Now that President Obama has won a second term in office, preparations have started to fill the expected vacancies in his Cabinet.
His two most glaring vacancies: secretaries of State and Treasury. Hillary Clinton has said she would leave soon after the 2012 election as has Treasury chief Timothy Geithner.
Also hanging is the Commerce leadership role, currently filled by Acting Commerce Secretary Rebecca Blank.
To replace Clinton, Democratic insiders have suggested U.S. Ambassador to the United Nations Susan Rice is the front-runner, despite Republican criticism of her erroneous comments the Sunday after the Sept. 11 attack on the U.S. Consulate in Benghazi, Libya, in which four people died, ABC News reported.
Also considered a viable candidate is Sen. John Kerry, D-Mass., chairman of the Senate Foreign Relations Committee.

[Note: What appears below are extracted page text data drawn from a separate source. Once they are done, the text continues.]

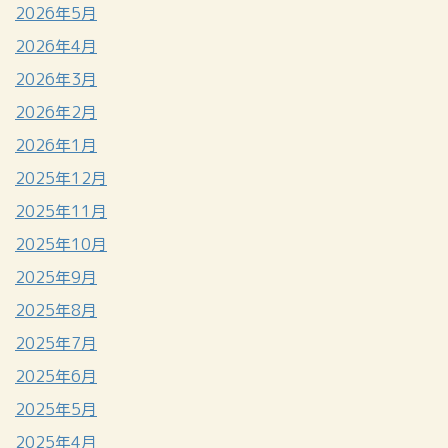
2026年5月
2026年4月
2026年3月
2026年2月
2026年1月
2025年12月
2025年11月
2025年10月
2025年9月
2025年8月
2025年7月
2025年6月
2025年5月
2025年4月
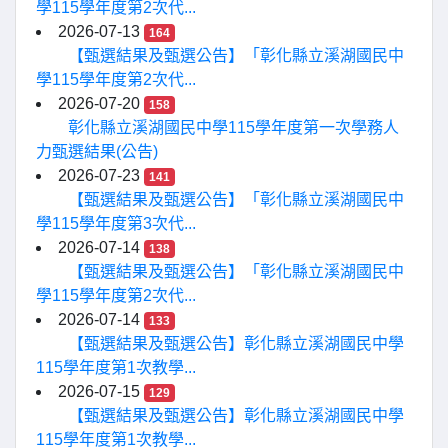
學115學年度第2次代...
2026-07-13
164
【甄選結果及甄選公告】「彰化縣立溪湖國民中
學115學年度第2次代...
2026-07-20
158
彰化縣立溪湖國民中學115學年度第一次學務人
力甄選結果(公告)
2026-07-23
141
【甄選結果及甄選公告】「彰化縣立溪湖國民中
學115學年度第3次代...
2026-07-14
138
【甄選結果及甄選公告】「彰化縣立溪湖國民中
學115學年度第2次代...
2026-07-14
133
【甄選結果及甄選公告】彰化縣立溪湖國民中學
115學年度第1次教學...
2026-07-15
129
【甄選結果及甄選公告】彰化縣立溪湖國民中學
115學年度第1次教學...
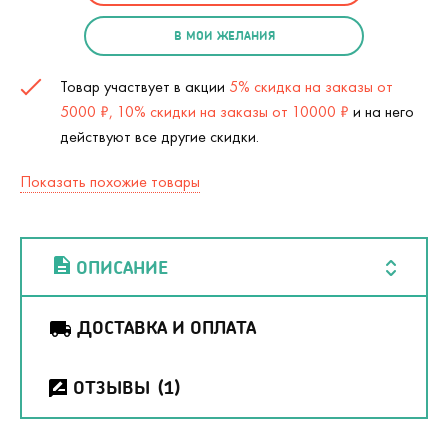
В МОИ ЖЕЛАНИЯ
Товар участвует в акции
5% скидка на заказы от
5000 ₽, 10% скидки на заказы от 10000 ₽
и на него
действуют все другие скидки.
Показать похожие товары
ОПИСАНИЕ
ДОСТАВКА И ОПЛАТА
ОТЗЫВЫ
(1)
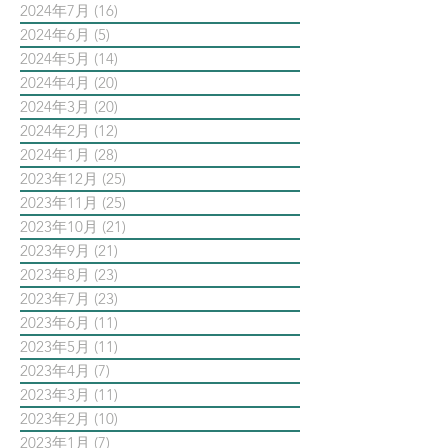
2024年7月
(16)
16 篇文章
2024年6月
(5)
5 篇文章
2024年5月
(14)
14 篇文章
2024年4月
(20)
20 篇文章
2024年3月
(20)
20 篇文章
2024年2月
(12)
12 篇文章
2024年1月
(28)
28 篇文章
2023年12月
(25)
25 篇文章
2023年11月
(25)
25 篇文章
2023年10月
(21)
21 篇文章
2023年9月
(21)
21 篇文章
2023年8月
(23)
23 篇文章
2023年7月
(23)
23 篇文章
2023年6月
(11)
11 篇文章
2023年5月
(11)
11 篇文章
2023年4月
(7)
7 篇文章
2023年3月
(11)
11 篇文章
2023年2月
(10)
10 篇文章
2023年1月
(7)
7 篇文章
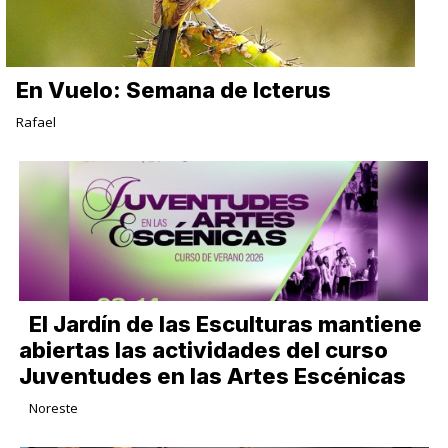
En Vuelo: Semana de Icterus
Rafael
El Jardín de las Esculturas mantiene
abiertas las actividades del curso
Juventudes en las Artes Escénicas
Noreste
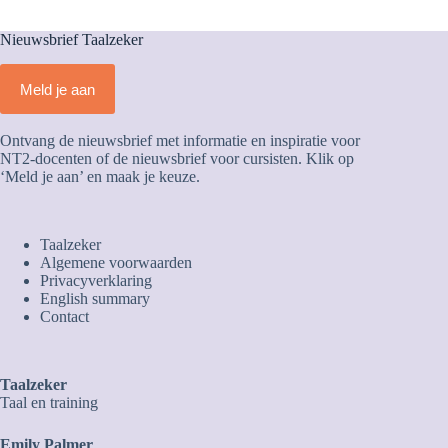
En
viert
Nieuwsbrief Taalzeker
dat
met
een
Meld je aan
gedicht
Ontvang de nieuwsbrief met informatie en inspiratie voor
NT2-docenten of de nieuwsbrief voor cursisten. Klik op
‘Meld je aan’ en maak je keuze.
Taalzeker
Algemene voorwaarden
Privacyverklaring
English summary
Contact
Taalzeker
Taal en training
Emily Palmer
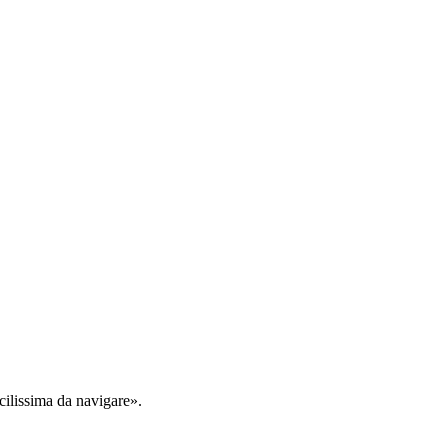
cilissima da navigare».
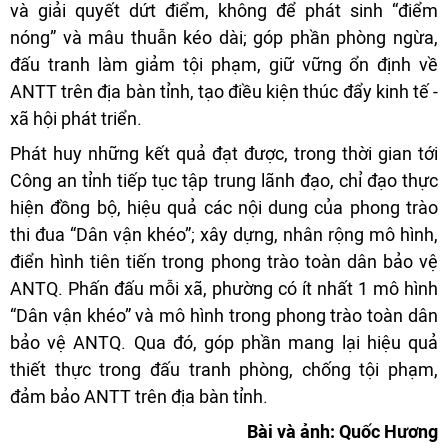
và giải quyết dứt điểm, không để phát sinh “điểm
nóng” và mâu thuẫn kéo dài; góp phần phòng ngừa,
đấu tranh làm giảm tội phạm, giữ vững ổn định về
ANTT trên địa bàn tỉnh, tạo điều kiện thúc đẩy kinh tế -
xã hội phát triển.
Phát huy những kết quả đạt được, trong thời gian tới
Công an tỉnh tiếp tục tập trung lãnh đạo, chỉ đạo thực
hiện đồng bộ, hiệu quả các nội dung của phong trào
thi đua “Dân vận khéo”; xây dựng, nhân rộng mô hình,
điển hình tiên tiến trong phong trào toàn dân bảo vệ
ANTQ. Phấn đấu mỗi xã, phường có ít nhất 1 mô hình
“Dân vận khéo” và mô hình trong phong trào toàn dân
bảo vệ ANTQ. Qua đó, góp phần mang lại hiệu quả
thiết thực trong đấu tranh phòng, chống tội phạm,
đảm bảo ANTT trên địa bàn tỉnh.
Bài và ảnh: Quốc Hương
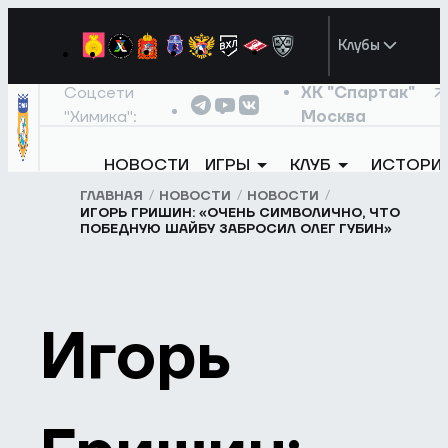
Клубы
Соцсети
ХК "Спартак"
"Химика":
Москва
НОВОСТИ
ИГРЫ
КЛУБ
ИСТОРИ
ГЛАВНАЯ
НОВОСТИ
НОВОСТИ
ИГОРЬ ГРИШИН: «ОЧЕНЬ СИМВОЛИЧНО, ЧТО
ПОБЕДНУЮ ШАЙБУ ЗАБРОСИЛ ОЛЕГ ГУБИН»
Игорь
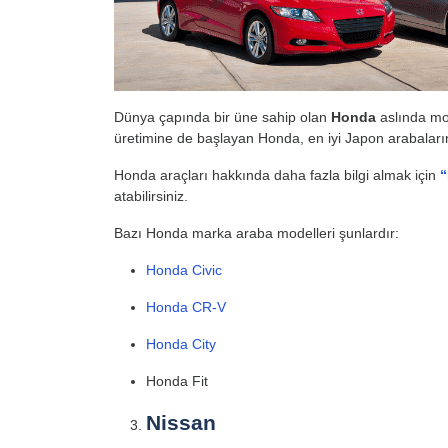
Dünya çapında bir üne sahip olan
Honda
aslında mot
üretimine de başlayan Honda, en iyi Japon arabaların
Honda araçları hakkında daha fazla bilgi almak için
“
atabilirsiniz.
Bazı Honda marka araba modelleri şunlardır:
Honda Civic
Honda CR-V
Honda City
Honda Fit
Nissan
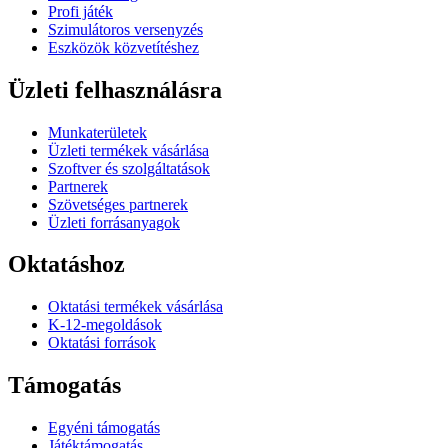
Profi játék
Szimulátoros versenyzés
Eszközök közvetítéshez
Üzleti felhasználásra
Munkaterületek
Üzleti termékek vásárlása
Szoftver és szolgáltatások
Partnerek
Szövetséges partnerek
Üzleti forrásanyagok
Oktatáshoz
Oktatási termékek vásárlása
K-12-megoldások
Oktatási források
Támogatás
Egyéni támogatás
Játéktámogatás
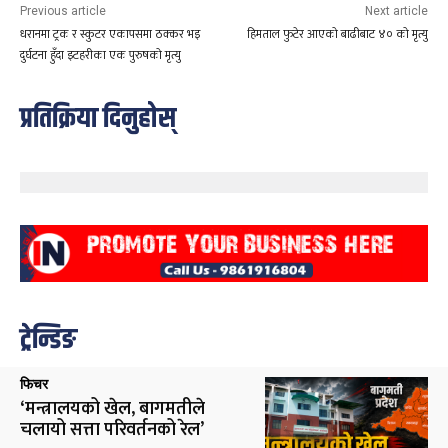
Previous article
Next article
धरानमा ट्रक र स्कुटर एकापसमा ठक्कर भइ
हिमताल फुटेर आएको बाढीबाट ४० को मृत्यु
दुर्घटना हुँदा इटहरीका एक पुरुषको मृत्यु
प्रतिक्रिया दिनुहोस्
ट्रेन्डिङ
फिचर
‘मन्त्रालयको खेल, बागमतीले
चलायो सत्ता परिवर्तनको रेल’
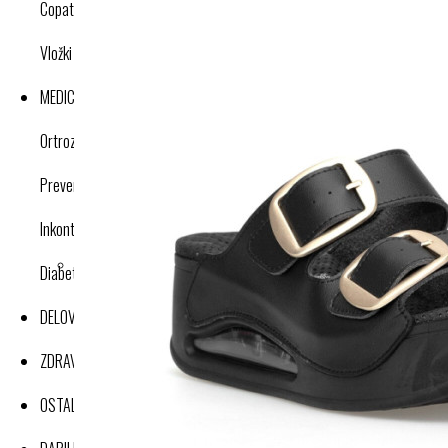
Copati
Vložki in dodatki
MEDICINSKI IZDELKI
Ortroze in opornice
Preventivne kompresijske nogavice
Inkontinenca
Diabetes
DELOVNA OBLAČILA
ZDRAVJE IN DOBRO POČUTJE
OSTALI IZDELKI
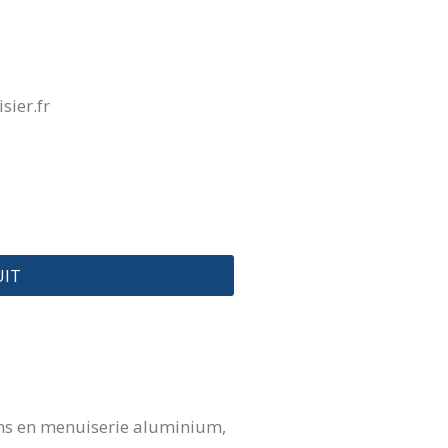
ier.fr
UIT
ions en menuiserie aluminium,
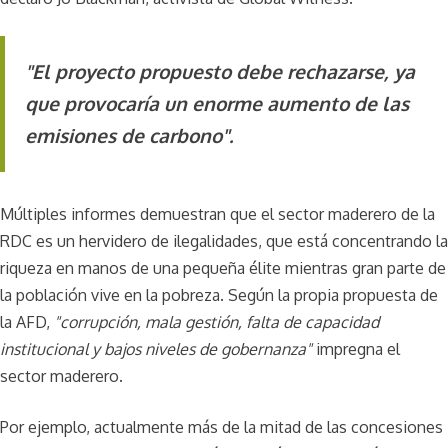
"El proyecto propuesto debe rechazarse, ya
que provocaría un enorme aumento de las
emisiones de carbono".
Múltiples informes demuestran que el sector maderero de la
RDC es un hervidero de ilegalidades, que está concentrando la
riqueza en manos de una pequeña élite mientras gran parte de
la población vive en la pobreza. Según la propia propuesta de
la AFD,
"corrupción, mala gestión, falta de capacidad
institucional y bajos niveles de gobernanza"
impregna el
sector maderero.
Por ejemplo, actualmente más de la mitad de las concesiones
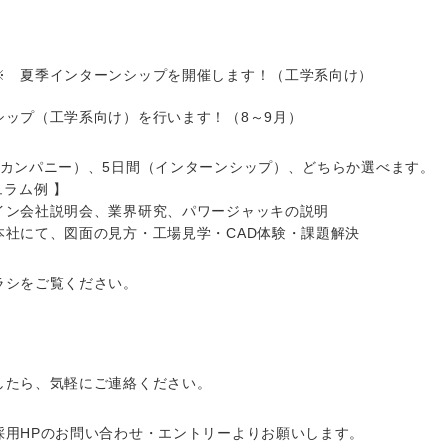
※ 夏季インターンシップを開催します！（工学系向け）
シップ（工学系向け）を行います！（8～9月）
ンカンパニー）、5日間（インターンシップ）、どちらか選べます。
ュラム例 】
イン会社説明会、業界研究、パワージャッキの説明
本社にて、図面の見方・工場見学・CAD体験・課題解決
ラシをご覧ください。
したら、気軽にご連絡ください。
採用HPのお問い合わせ・エントリーよりお願いします。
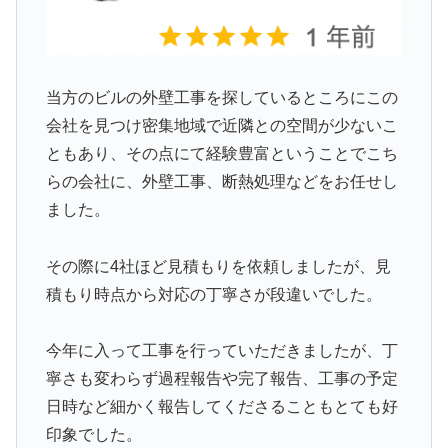
当方のビルの外壁工事を探しているところにこの
会社を見つけ密集地域で近隣との空間が少ないこ
ともあり、その点にて経験豊富ということでこち
らの会社に、外壁工事、断熱処理などをお任せし
ました。
その際に4社ほど見積もりを依頼しましたが、見
積もり時点から対応の丁寧さが段違いでした。
今年に入って工事を行っていただきましたが、丁
寧さも変わらず過程報告や完了報告、工事の予定
日時など細かく報告してくださることもとても好
印象でした。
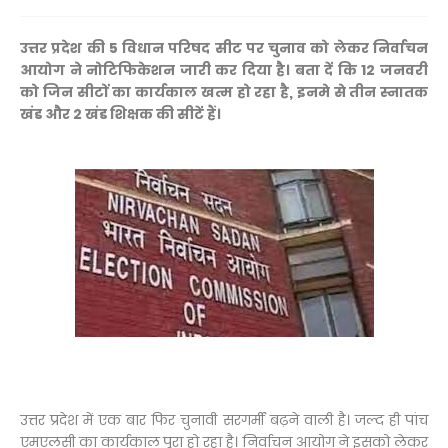
उत्तर प्रदेश की 5 विधान परिषद सीट पर चुनाव को लेकर निर्वाचन
आयोग ने नोटिफिकेशन जारी कर दिया है। बता दें कि 12 जनवरी
को जिन सीटों का कार्यकाल खत्म हो रहा है, इनमे से तीन स्नातक
खंड और 2 खंड शिक्षक की सीटें हैं।
उत्तर प्रदेश में एक बार फिर चुनावी सरगर्मी बढ़ने वाली है। जल्द ही पांच
एमएलसी का कार्यकाल पूरा हो रहा है। निर्वाचन आयोग ने इसको लेकर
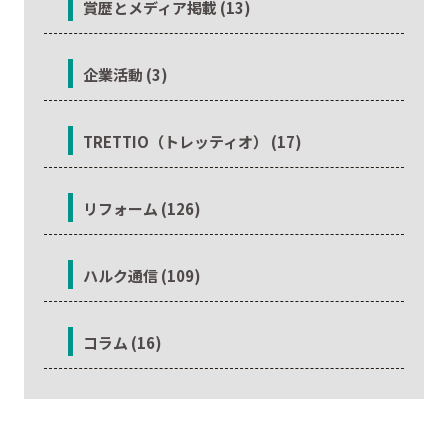
賞歴とメディア掲載 (13)
企業活動 (3)
TRETTIO（トレッティオ） (17)
リフォーム (126)
ハルク通信 (109)
コラム (16)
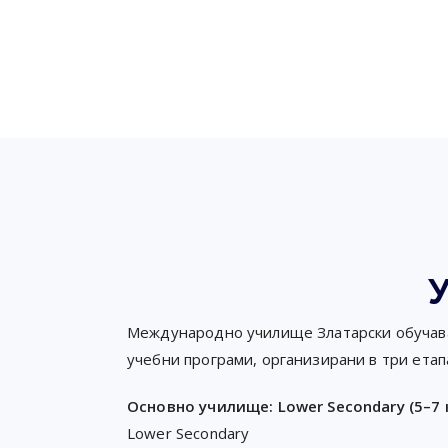
Международно училище Златарски обучава
учебни програми, организирани в три етап
Основно училище: Lower Secondary (5–7 
Lower Secondary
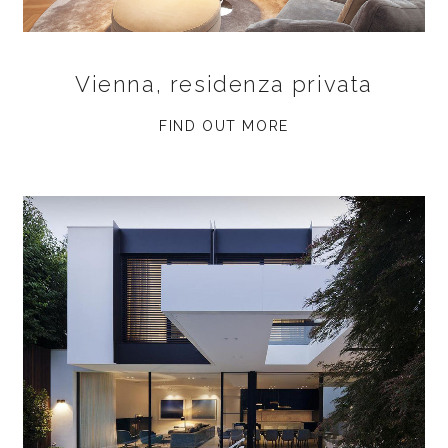
Vienna, residenza privata
FIND OUT MORE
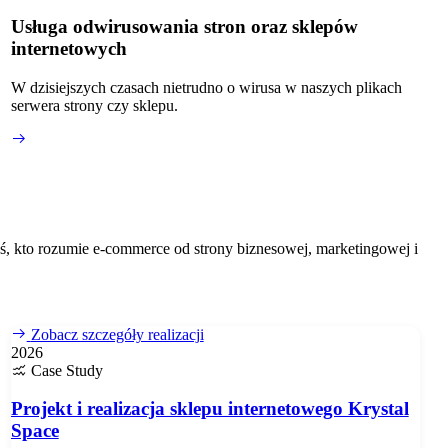
Usługa odwirusowania stron oraz sklepów
internetowych
W dzisiejszych czasach nietrudno o wirusa w naszych plikach
serwera strony czy sklepu.
ś, kto rozumie e-commerce od strony biznesowej, marketingowej i
Zobacz szczegóły realizacji
2026
Case Study
Projekt i realizacja sklepu internetowego Krystal
Space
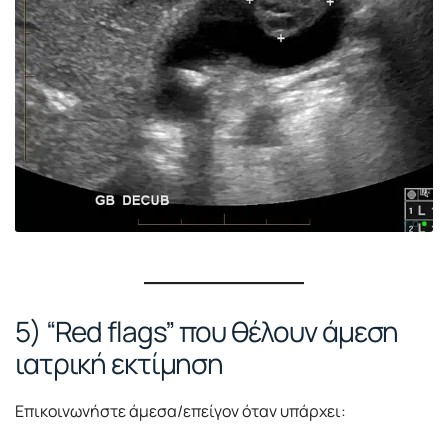
5) “Red flags” που θέλουν άμεση
ιατρική εκτίμηση
Επικοινωνήστε άμεσα/επείγον όταν υπάρχει:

To replace Geithner, White House chief of staff Jack Lew is thought to be favored, ABC News said. Other possible nominations include Neal Wolin, current deputy secretary of the Treasury, and Lael Brainard, now Treasury undersecretary for international affairs.
Other sources told ABC News consideration could be given to a business leader, such as investor Roger Altman, former Time/Warner chair Richard Parsons, and Facebook's Sheryl Sandberg.
Any of the business leaders being discussed as successors to Geithner also could serve as Commerce secretary, for which Jeff Zients, acting director of the Office of Management and Budget, also is reported under consideration.
Security and Exchange Commission Chairwoman Mary Schapiro announced Monday she would step down Dec. 14.
Kerry also could be considered to be tapped for Defense secretary if Leon Panetta departs as he has indicated. Another option, Michelle Flournoy, an ex-undersecretary of defense for policy, would be the first female to lead the Pentagon if she is nominated and approved by the U.S. Senate, ABC News said.
If Lew leaves the White House for Treasury, possible replacements include Deputy National Security Adviser Denis McDonough or Vice President Biden's chief of staff Ron Klain, ABC News said.